Now you can deploy and test your template on a Pod:

<Steps>
  <Step title="Navigate to Pods page">
    Go to the [Pods page](https://console.runpod.io/pods) in the Runpod console and click **Deploy**.
  </Step>

  <Step title="Configure your Pod">
    Configure your Pod with these settings:

    * **GPU**: The Distilbert model used in this tutorial is very small, so you can **select any available GPU**. If you're using a different model, you'll need to [select a GPU](/pods/choose-a-pod) that matches its requirements.
    * **Pod Template**: Click **Change Template**. You should see your custom template ("my-custom-template") in the list. Click it to select it.

    Leave all other settings on their defaults and click **Deploy On-Demand**.
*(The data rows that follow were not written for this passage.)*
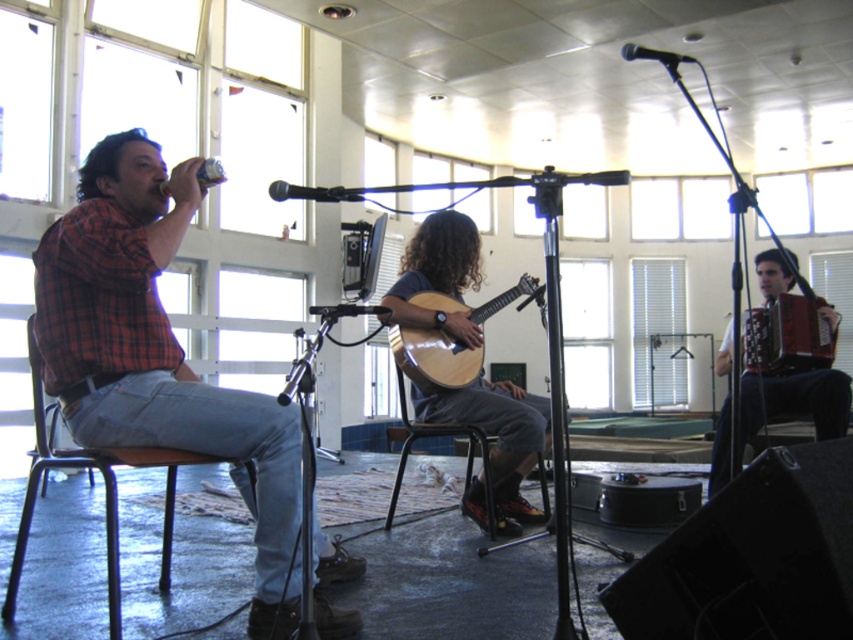
Who is higher up, wooden acoustic guitar at center or black matte microphone at upper center?

black matte microphone at upper center is higher up.

Which of these two, wooden acoustic guitar at center or black matte microphone at upper center, stands taller?

wooden acoustic guitar at center

Is point (426, 301) in front of point (271, 184)?

No, it is not.

I want to click on wooden acoustic guitar at center, so click(434, 356).

Between point (846, 420) and point (489, 305), which one is positioned behind?

The point (846, 420) is behind.

At what (x,y) coordinates should I click in order to perform the action: click on matte brown accordion at right. Please return your answer as a coordinate pair (x, y). Looking at the image, I should click on (796, 401).

The image size is (853, 640). I want to click on black plastic accordion at right, so click(x=787, y=337).

This screenshot has height=640, width=853. In order to click on black plastic accordion at right in this screenshot , I will do tap(787, 337).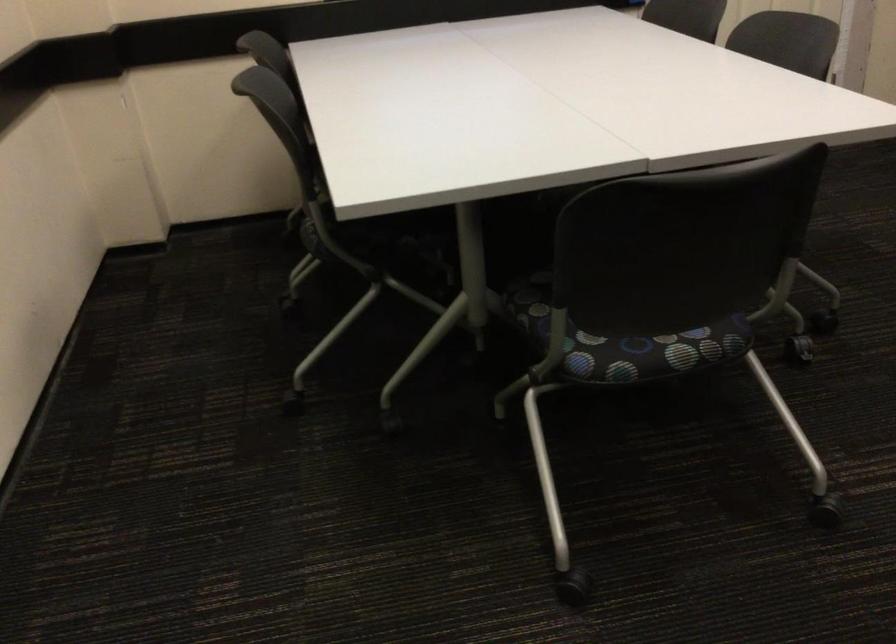
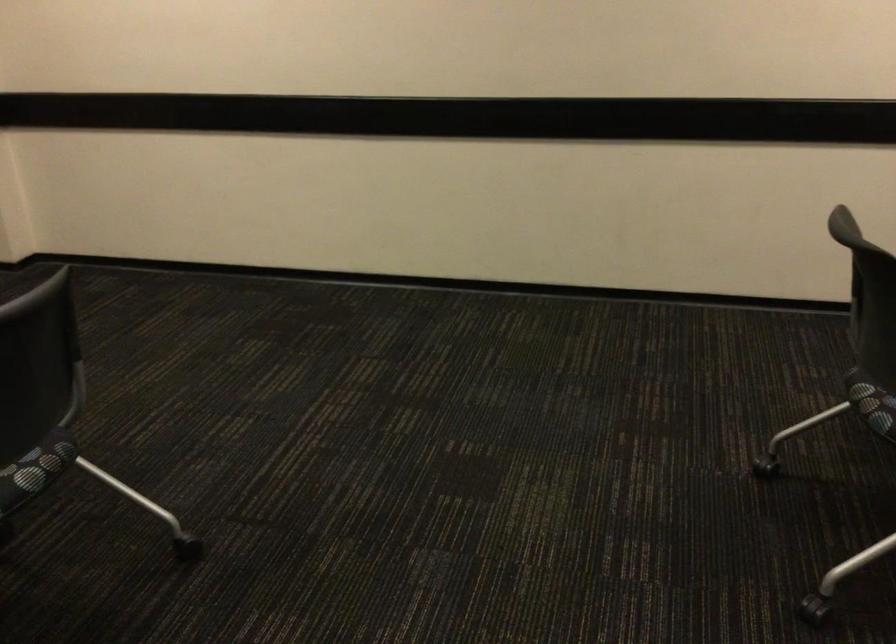
Find the pixel in the second image that matches pixel 698 357 in the first image.

(874, 408)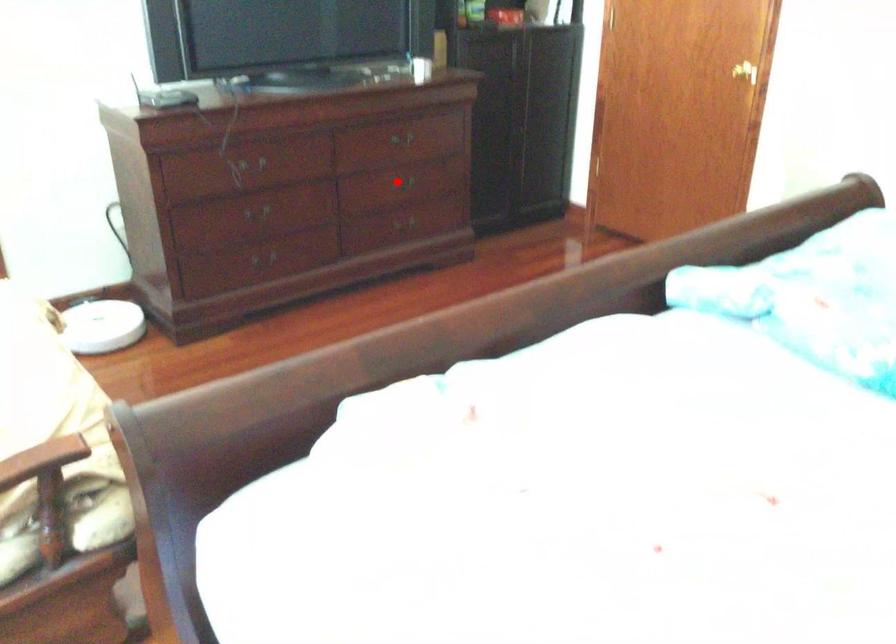
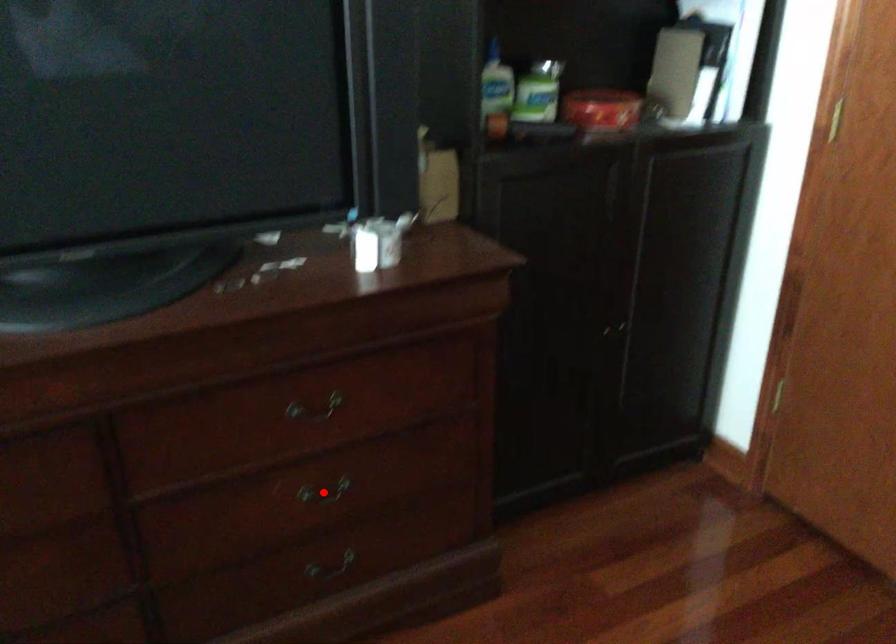
I am providing you with two images of the same scene from different viewpoints. A red point is marked on the first image and another point is marked on the second image. Do the highlighted points in image1 and image2 indicate the same real-world spot?

Yes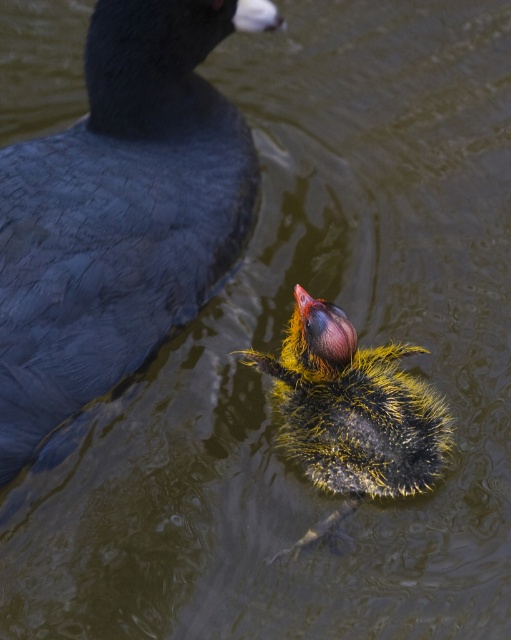
You are a birdwatcher observing the scene. You notice the dark blue feathers at upper left and the yellow downy feather at center. Which of these two features is closer to your viewpoint?

The dark blue feathers at upper left are closer to your viewpoint since they are in front of the yellow downy feather at center.

You are a birdwatcher observing the scene. You notice two distinct features in the image. One is the dark blue feathers at upper left and the other is the yellow downy feather at center. From your vantage point, which of these features is positioned further to the right?

The yellow downy feather at center is positioned further to the right compared to the dark blue feathers at upper left.

You are an ornithologist observing the aquatic scene. You notice two distinct feathers in the water. The first is dark blue feathers at upper left, and the second is yellow downy feather at center. Which of these two feathers has a greater width?

The dark blue feathers at upper left has a greater width than the yellow downy feather at center.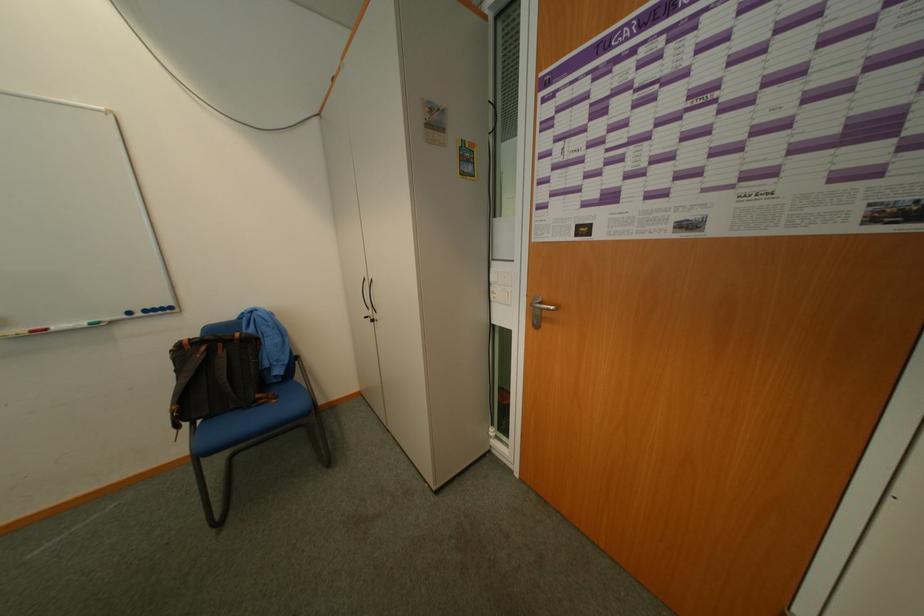
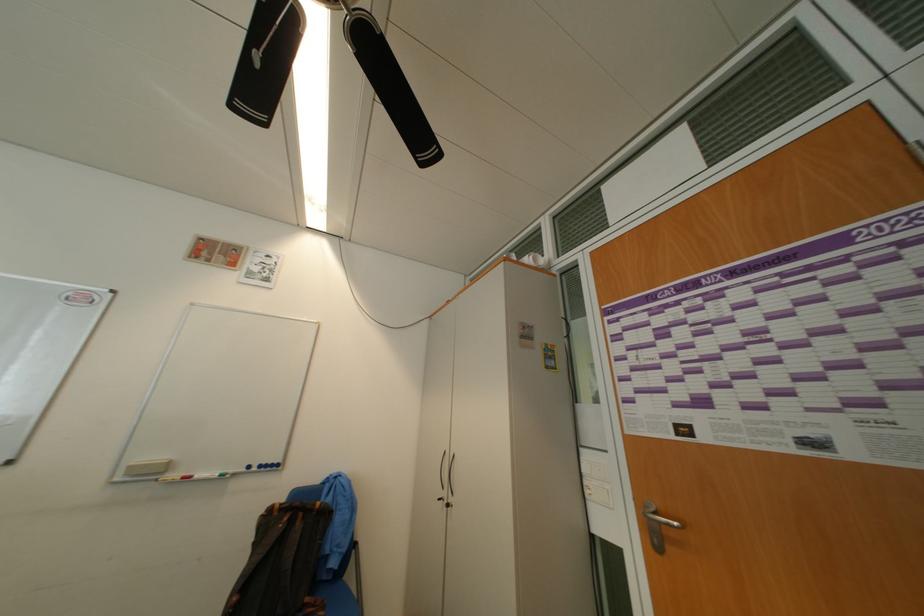
In the second image, find the point that corresponds to point 375,318 in the first image.

(448, 501)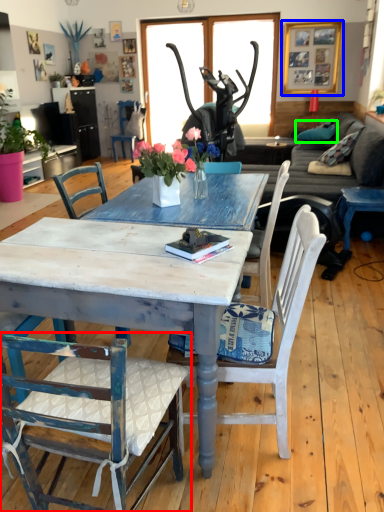
Question: Which object is positioned farthest from chair (highlighted by a red box)? Select from picture frame (highlighted by a blue box) and pillow (highlighted by a green box).

Choices:
 (A) picture frame
 (B) pillow

Answer: (A)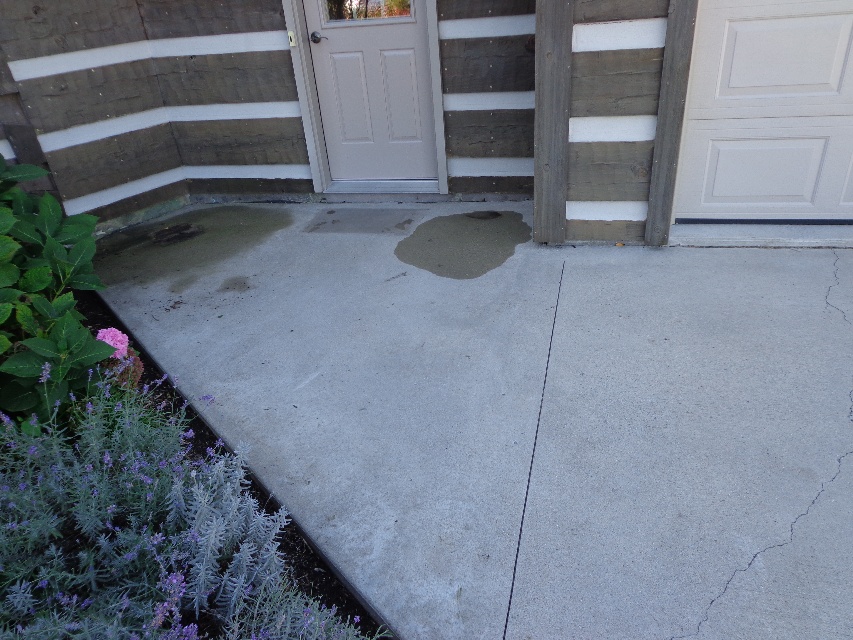
Looking at this image, is white matte door at center above gray concrete crack at center?

Yes, white matte door at center is above gray concrete crack at center.

Does point (379, 13) come behind point (514, 563)?

Yes, it is.

Locate an element on the screen. white matte door at center is located at coordinates (376, 93).

Who is lower down, purple fuzzy plant at lower left or gray concrete crack at center?

purple fuzzy plant at lower left is lower down.

Which is more to the right, purple fuzzy plant at lower left or gray concrete crack at center?

gray concrete crack at center is more to the right.

Describe the element at coordinates (138, 531) in the screenshot. The height and width of the screenshot is (640, 853). I see `purple fuzzy plant at lower left` at that location.

Locate an element on the screen. The width and height of the screenshot is (853, 640). purple fuzzy plant at lower left is located at coordinates (138, 531).

Is concrete wet patch at center further to the viewer compared to purple fuzzy plant at lower left?

Yes, it is behind purple fuzzy plant at lower left.

Measure the distance between concrete wet patch at center and purple fuzzy plant at lower left.

3.19 meters

This screenshot has width=853, height=640. What are the coordinates of `concrete wet patch at center` in the screenshot? It's located at (445, 104).

Find the location of a particular element. This screenshot has height=640, width=853. concrete wet patch at center is located at coordinates (445, 104).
    Your Pod will start with all your pre-installed dependencies and models. The first deployment may take a few minutes as Runpod downloads your image.
  </Step>

  <Step title="Connect and test">
    Once your Pod is running, click on your Pod to open the connection options panel.

    Try one or more connection options:

    * **Web Terminal**: Click **Enable Web Terminal** and then **Open Web Terminal** to access it.
    * **JupyterLab**: It may take a few minutes for JupyterLab to start. Once it's labeled as **Ready**, click the **JupyterLab** link to access it.
    * **SSH**: Copy the SSH command and run it in your local terminal to access it. (See [Connect to a Pod with SSH](/pods/configuration/use-ssh) for details on how to use SSH.)
  </Step>

  <Step title="Test the application">
    After you've connected, try running the sample application (or any custom code you added):

    ```bash theme={"theme":{"light":"github-light","dark":"github-dark"}}
    python main.py
    ```

    You should see output from the application in your terminal, including the model loading and inference results.
  </Step>

  <Step title="Clean up">
    To avoid incurring unnecessary charges, make sure to stop and then terminate your Pod when you're finished. (See [Manage Pods](/pods/manage-pods) for detailed instructions.)
  </Step>
</Steps>

## Next steps

<Check>
  Congratulations! You've built a custom Pod template and deployed it to Runpod.
</Check>

You can use this as a jumping off point to build your own custom templates with your own applications, dependencies, and models.

For example, you can try:

* Adding more dependencies and models to your template.
* Creating different template versions for different use cases.
* Automating builds using GitHub Actions or other CI/CD tools.
* Using [Runpod secrets](/pods/templates/secrets) to manage sensitive information.

For more information on working with templates, see the [Manage Pod templates](/pods/templates/manage-templates) guide.

For more advanced template management, you can use the [Runpod REST API](/api-reference/templates/POST/templates) to programmatically create and update templates.